The Gender Gap in Negotiation – Why It Happens and What to Do About It

minority female ceo leading meeting
Topic(s): fairness, gender
Publication: Journal of Applied Psychology (2021)
Article: The Dynamics of Gender and Alternatives in Negotiation
Authors: J.E. Dannals, J.J. Zlatev, N. Halevy, M.A. Neale
Reviewed by: Josie Anker

Negotiation in employment can influence a person’s salary, chance of promotion, and overall well-being. Therefore, it is concerning that previous research has found a gender gap in negotiation outcomes – women fare worse than men.

However, previous research has not found why this gender difference exists. Two different reasons have been suggested. The first is the “tameness” reason, which suggests that women do not behave assertively enough to be successful in negotiations; this is consistent with traditional gender stereotypes. The second is the “backlash” reason, which suggests that women do behave assertively in negotiations, but suffer backlash from their negotiation partner as a result.


New research (Dannals et al., 2021) attempts to uncover whether the gender gap in negotiation performance is a result of either the “tameness” or “backlash” reasons. Researchers also considered how having alternative options or backup plans can impact negotiations. The researchers conducted two studies to address these issues. 

In the first study, participants in a salary negotiation simulation were randomly assigned to have either a strong or weak alternative option. The researchers collected data on the outcomes of the negotiation, as well as participants “aspiration price” (the goal the negotiator hopes to achieve, set prior to the negotiation) and “reservation price” (the negotiator’s minimally acceptable deal, set prior to the negotiation).  

The second study considered where employees begin their salary negotiations. Researchers asked participants to imagine they were in the process of negotiating a job offer with a company. Again, participants were randomly assigned to either possess a strong or weak alternative option. Participants gave their aspiration price and their planned first offer to the potential employer.


Unexpectedly, the results of the studies did not reveal that women performed worse in negotiation than men overall. Rather, men and women performed similarly when they had a weak alternative option. Additionally, both men and women performed better when they had a strong alternative option rather than a weak alternative option. However, the gender gap emerged when negotiators had a strong alternative option – men benefitted significantly more from this situation. 

The researchers also examined the rates of impasses, which occurred when negotiation partners failed to reach an agreement. They found that when one or both negotiation partners were female with a strong alternative option, negotiations were more likely to end in an impasse.

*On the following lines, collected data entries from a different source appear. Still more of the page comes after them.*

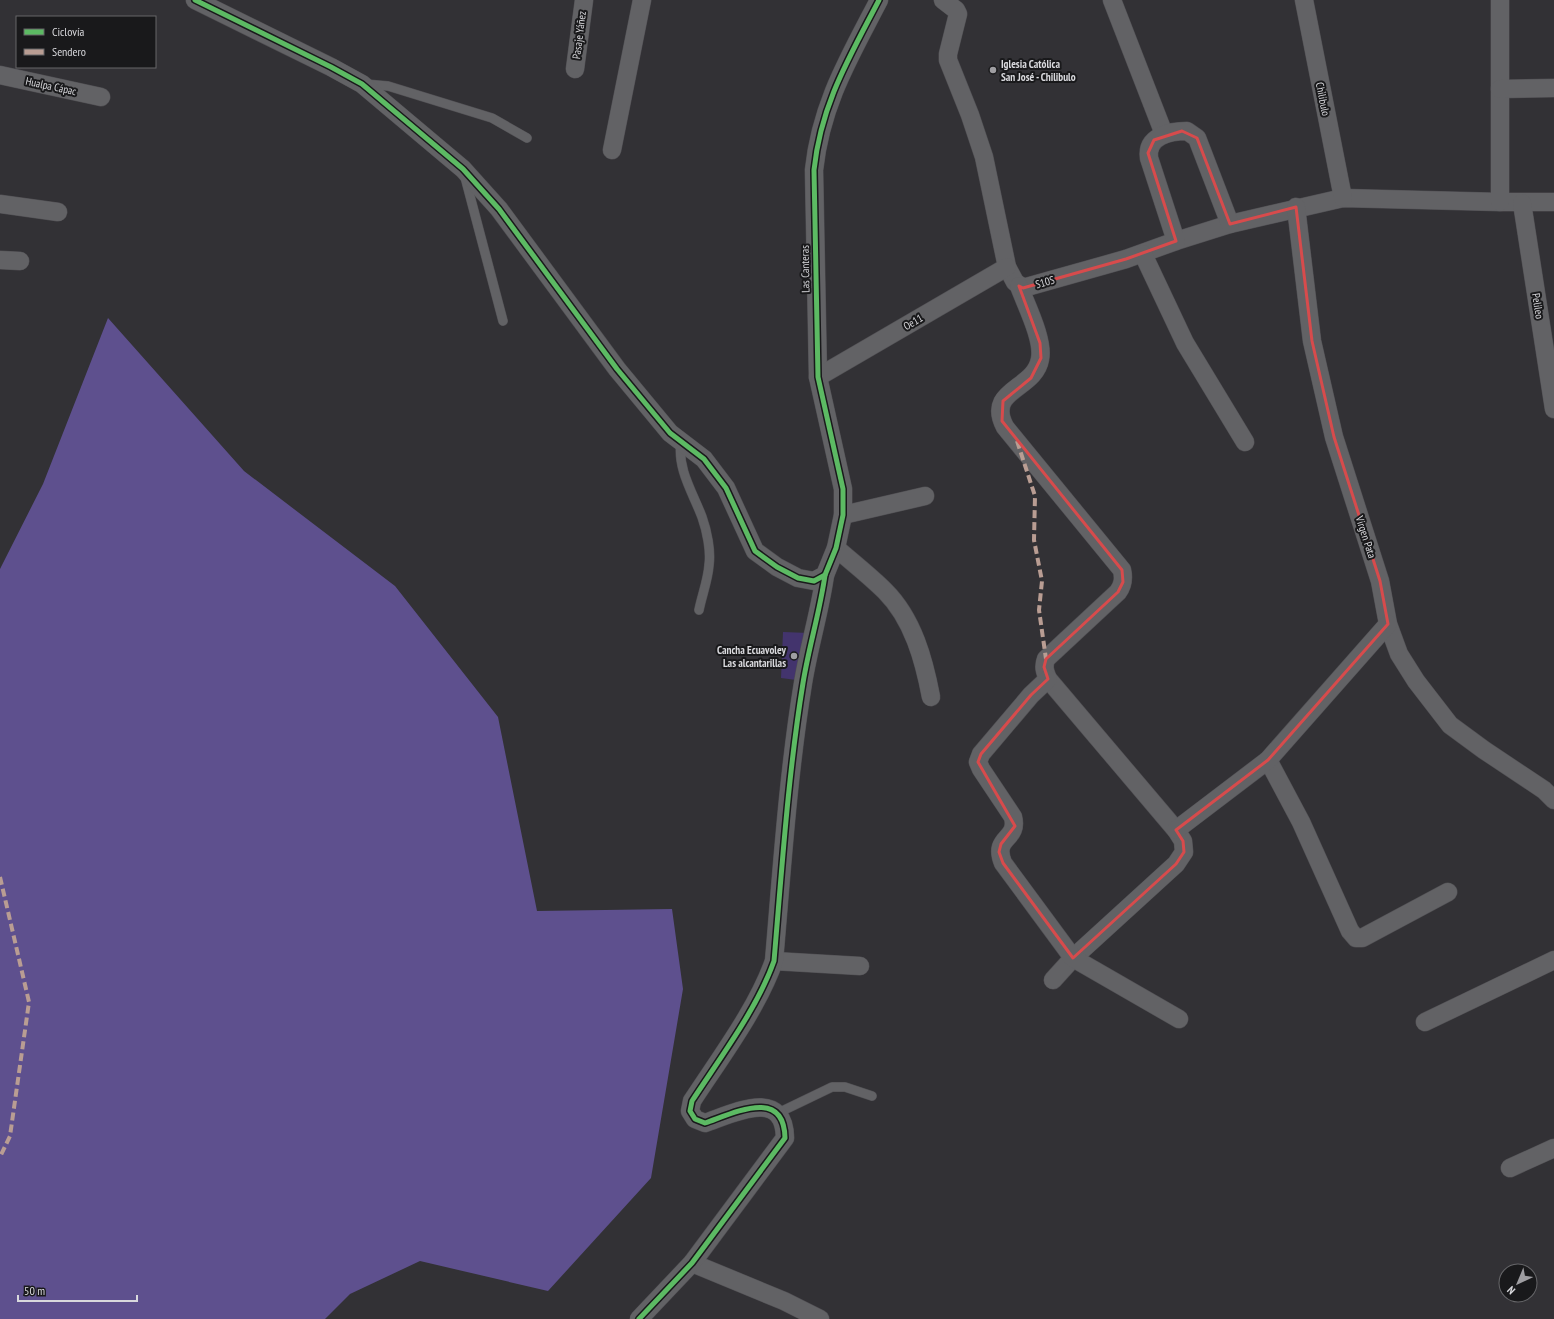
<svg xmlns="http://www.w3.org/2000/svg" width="1554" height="1319" font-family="'PT Sans Narrow',sans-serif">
	<rect width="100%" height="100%" fill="#323135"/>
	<!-- green -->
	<polygon fill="#43346d" points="783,632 809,633 804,681 781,678"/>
	<!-- forest -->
	<polygon fill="#5e508e" points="108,318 244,471 395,586 498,717 537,911 672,909 683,989 651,1178 548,1291 420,1261 350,1294 325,1319 0,1319 0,569 43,484"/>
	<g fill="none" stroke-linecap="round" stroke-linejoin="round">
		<!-- service casing -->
		<g stroke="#504f53" stroke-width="10">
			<g id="service">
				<polyline points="365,84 388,86 492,118 527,138"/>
				<polyline points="465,177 503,321"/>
				<path d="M 681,442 C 677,469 693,493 702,517 C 707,531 711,551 709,565 C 708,580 702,595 699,610"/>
				<polyline points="778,1113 832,1087 845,1087 872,1096"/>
			</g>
		</g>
		<!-- minor casing -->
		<g stroke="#504f53" stroke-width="19">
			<g id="minor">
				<path d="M 195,0 L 331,67 L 362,84 L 463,169 L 499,209 L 617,369 L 670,433 L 704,459 L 726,488 L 755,551 L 777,567 L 798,578 L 814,581 L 825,575 L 836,548 L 843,515 L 843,489 L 818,377 L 814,170 C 821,104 849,58 879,0"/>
				<polyline points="943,0 956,10 958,14 948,54 948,60 970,115 984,157 1007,267 1015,282 1023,288 1126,259 1176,241 1230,224 1343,198 1500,202 1554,202"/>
				<polyline points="1112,0 1164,134"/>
				<polyline points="1304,0 1343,198"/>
				<polyline points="1500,0 1500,202"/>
				<polyline points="575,69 584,0"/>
				<polyline points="0,75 101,97"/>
				<polyline points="1500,89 1554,88"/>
				<polyline points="612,150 642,0"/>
				<polyline points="1522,203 1554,409"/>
				<polyline points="0,204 58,212"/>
				<polyline points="1296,207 1312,341 1334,437 1380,581 1388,624 1399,654 1416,681 1450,725 1484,750 1544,790 1554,800"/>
				<path d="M 1176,241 L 1149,158 C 1146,136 1170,131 1187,131 L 1197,138 L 1230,224"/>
				<polyline points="1143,254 1185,343 1245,442"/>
				<polyline points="0,260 20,261"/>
				<path d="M 1019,286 C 1026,305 1044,340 1040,359 C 1035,390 985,389 1005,427 L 1122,570 C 1124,579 1123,585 1118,592 L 1046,659 C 1043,667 1045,672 1048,679 L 1176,830 L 1183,841 L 1184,852 L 1176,864 L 1073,958 L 1053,980"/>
				<polyline points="818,377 1007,267"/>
				<polyline points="843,515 925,496"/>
				<path d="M 836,548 C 852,562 870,576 885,591 C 913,619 924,660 931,697"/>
				<path d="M 1048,679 L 1031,695 L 981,754 L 978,762 L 981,769 L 1013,817 C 1019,841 992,836 1003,863 L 1073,958 L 1179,1019"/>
				<polyline points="1268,760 1301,822 1350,931 1356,938 1362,938 1448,892"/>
				<polyline points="1176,830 1268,760 1388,624"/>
				<polyline points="774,961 860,966"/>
				<polyline points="1425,1022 1554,960"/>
				<polyline points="1510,1168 1554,1148"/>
				<polyline points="692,1263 784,1301 820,1319"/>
				<path d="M 639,1319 L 692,1263 L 785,1138 C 784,1087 734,1113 705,1123 L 695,1119 L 690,1111 L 692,1101 C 720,1058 757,1009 774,961 C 782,868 788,775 803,683 C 809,646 820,611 825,575"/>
			</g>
		</g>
		<!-- service -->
		<use href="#service" stroke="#626265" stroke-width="9"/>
		<!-- minor -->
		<use href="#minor" stroke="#626265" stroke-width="18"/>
		<!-- quiet -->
		<g stroke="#b99d93" stroke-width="4" stroke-dasharray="8 4" stroke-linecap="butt">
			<polyline points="1017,441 1035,496 1034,540 1042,581 1039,610 1046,659"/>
			<polyline points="0,877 29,1002 10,1136 0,1157"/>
		</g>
		<!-- cycleway casing -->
		<g stroke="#19191b" stroke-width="8">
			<g id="cycleway">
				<path d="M 195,0 L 331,67 L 362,84 L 463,169 L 499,209 L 617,369 L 670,433 L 704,459 L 726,488 L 755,551 L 777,567 L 798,578 L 814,581 L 825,575 L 836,548 L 843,515 L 843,489 L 818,377 L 814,170 C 821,104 849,58 879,0"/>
				<path d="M 639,1319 L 692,1263 L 785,1138 C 784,1087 734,1113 705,1123 L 695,1119 L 690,1111 L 692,1101 C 720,1058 757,1009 774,961 C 782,868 788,775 803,683 C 809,646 820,611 825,575"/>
			</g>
		</g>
		<!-- cycleway -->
		<use href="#cycleway" stroke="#5cba63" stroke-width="5"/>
	</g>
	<!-- marked area -->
	<path fill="none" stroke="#d74b4c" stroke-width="3" stroke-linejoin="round" d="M 1182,131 L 1197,138 L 1230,224 L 1296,207 L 1312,341 L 1334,437 L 1380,581 L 1388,624 L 1268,760 L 1176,830 L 1183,841 L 1184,852 L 1176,864 L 1073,958 L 1003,863 L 999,852 L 1001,844 L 1015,826 L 978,762 L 981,754 L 1031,695 L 1048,679 L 1044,667 L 1046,659 L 1118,592 L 1123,582 L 1122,570 L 1002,421 L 1003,401 L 1031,378 L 1041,358 L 1040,343 L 1019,286 L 1023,288 L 1126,259 L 1176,241 L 1148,153 L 1154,140 Z"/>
	<!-- markers -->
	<g fill="#9f9ea2" stroke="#19191b" stroke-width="1.5">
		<circle cx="993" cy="70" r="4"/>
		<circle cx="794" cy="656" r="4"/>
	</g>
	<g text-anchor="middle" stroke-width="4" stroke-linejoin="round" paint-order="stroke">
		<!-- street labels -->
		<g font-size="11" fill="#d9d9dd" stroke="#19191b">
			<text transform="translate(579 35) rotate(-83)" y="4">Pasaje Yáñez</text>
			<text transform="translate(51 86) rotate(12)" y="4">Hualpa Cápac</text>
			<text transform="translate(1323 99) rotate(79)" y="4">Chilibulo</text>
			<text transform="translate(805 269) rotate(-91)" y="4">Las Canteras</text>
			<text transform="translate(1045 282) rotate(-16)" y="4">S10S</text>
			<text transform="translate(1538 306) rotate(81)" y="4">Pelileo</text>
			<text transform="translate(913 322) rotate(-30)" y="4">Oe11</text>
			<text transform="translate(1366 537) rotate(72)" y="4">Virgen Pata</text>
		</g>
		<!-- poi labels -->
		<g font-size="11" font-weight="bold" fill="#d9d9dd" stroke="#19191b" text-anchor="start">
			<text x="1001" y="68">Iglesia Católica<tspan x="1001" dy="13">San José - Chilibulo</tspan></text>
			<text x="786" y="654" text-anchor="end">Cancha Ecuavoley<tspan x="786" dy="13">Las alcantarillas</tspan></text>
		</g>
	</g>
	<!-- legend -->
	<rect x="16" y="16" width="140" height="52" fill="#19191b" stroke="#666669"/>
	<rect x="24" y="29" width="20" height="6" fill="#5cba63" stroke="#666669"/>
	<text x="52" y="36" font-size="12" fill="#d9d9dd">Ciclovía</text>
	<rect x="24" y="49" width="20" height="6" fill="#b99d93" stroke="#666669"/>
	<text x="52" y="56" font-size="12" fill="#d9d9dd">Sendero</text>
	<!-- north arrow -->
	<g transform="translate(1518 1283) rotate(224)"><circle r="19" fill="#19191b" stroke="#666669"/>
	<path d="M0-3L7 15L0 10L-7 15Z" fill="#9f9ea2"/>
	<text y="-6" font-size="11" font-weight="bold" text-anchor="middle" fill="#d9d9dd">N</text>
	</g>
	<!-- scale -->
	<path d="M18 1295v6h119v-6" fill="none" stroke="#d9d9dd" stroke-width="2"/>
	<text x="24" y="1295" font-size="12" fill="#d9d9dd" stroke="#19191b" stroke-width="3" paint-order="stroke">50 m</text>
</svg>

Additionally, the researchers found that men and women with strong alternative options set similar aspiration values, planned first offers, and reservation values. This suggests that differences in ambition or willingness to compromise heading into a negotiation do not explain the different negotiation outcomes by gender. 


Taken together, the results of this study are more consistent with the “backlash” reason for women faring worse in negotiations compared to men, rather than the “tameness” reason. Specifically, when negotiators use their strong alternative option to behave more assertively, women fare worse than men. Further, women with strong alternatives were more likely to end the negotiation in an impasse compared to men with strong alternatives. 

These findings suggest that negotiation partners respond more negatively to women’s assertive behavior compared to men’s assertive behavior. Ultimately, as women climb to higher positions in organizations, they also become more likely to face backlash.

The researchers suggest several practical applications of these findings for organizations. First, they suggest that in order to combat gender differences, managers should attempt to introduce guidelines and processes that minimize backlash from negotiation partners, rather than merely encouraging women to behave more assertively. Additionally, the researchers suggest that organizations consider contexts in which these backlash effects may be most likely to occur. They may then design policies or implement procedures such as limiting negotiation opportunities (like salary), in order to help close the gender gap in negotiation outcomes.


Dannals, J. E., Zlatev, J. J., Halevy, N., & Neale, M. A. (2021). The dynamics of gender and alternatives in negotiation. Journal of Applied Psychology. Advance online publication.